Propose a mechanism for both parts of the Wolff–Kishner reduction of cyclohexanone: the formation of the hydrazone, and then the base-catalyzed reduction with evolution of nitrogen gas.

Verified step by step guidance

Step 1: Formation of the hydrazone - Start with cyclohexanone (a ketone) and hydrazine (NH₂NH₂). The carbonyl group (C=O) of cyclohexanone reacts with hydrazine in the presence of an acid catalyst. This involves nucleophilic attack by the lone pair on the nitrogen of hydrazine on the electrophilic carbon of the carbonyl group, forming a tetrahedral intermediate.

Step 2: Proton transfer - In the tetrahedral intermediate, a proton transfer occurs, leading to the elimination of water (H₂O) and the formation of a double bond between the carbon and nitrogen. This results in the formation of the hydrazone (C=N-NH₂).

Step 3: Base-catalyzed reduction - In the second part of the mechanism, the hydrazone is treated with a strong base, such as KOH, and heat. The base deprotonates the terminal nitrogen (NH₂ group), forming a resonance-stabilized anion.
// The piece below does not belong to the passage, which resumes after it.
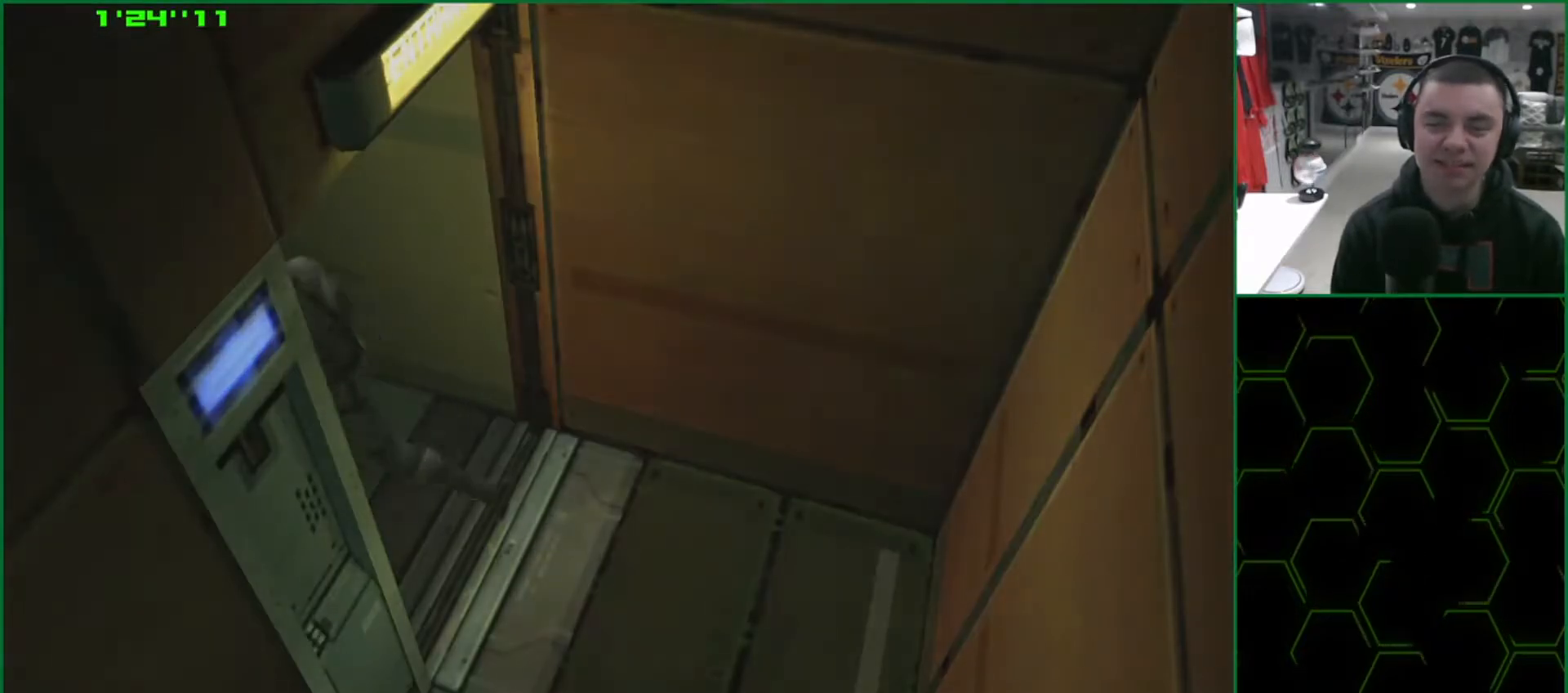
{"buttons": [], "left_stick": "up-left", "events": [[17, "left_stick", "center"], [117, "CROSS", "up"], [167, "L1", "up"], [200, "left_stick", "up-left"]]}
Step 4: Nitrogen gas evolution - The resonance-stabilized anion undergoes further deprotonation and rearrangement, leading to the cleavage of the N-N bond and the release of nitrogen gas (N₂). This step is driven by the stability of nitrogen gas as a product.

Step 5: Formation of the alkane - The remaining carbon fragment is protonated by water or another proton source, resulting in the formation of cyclohexane, the fully reduced product.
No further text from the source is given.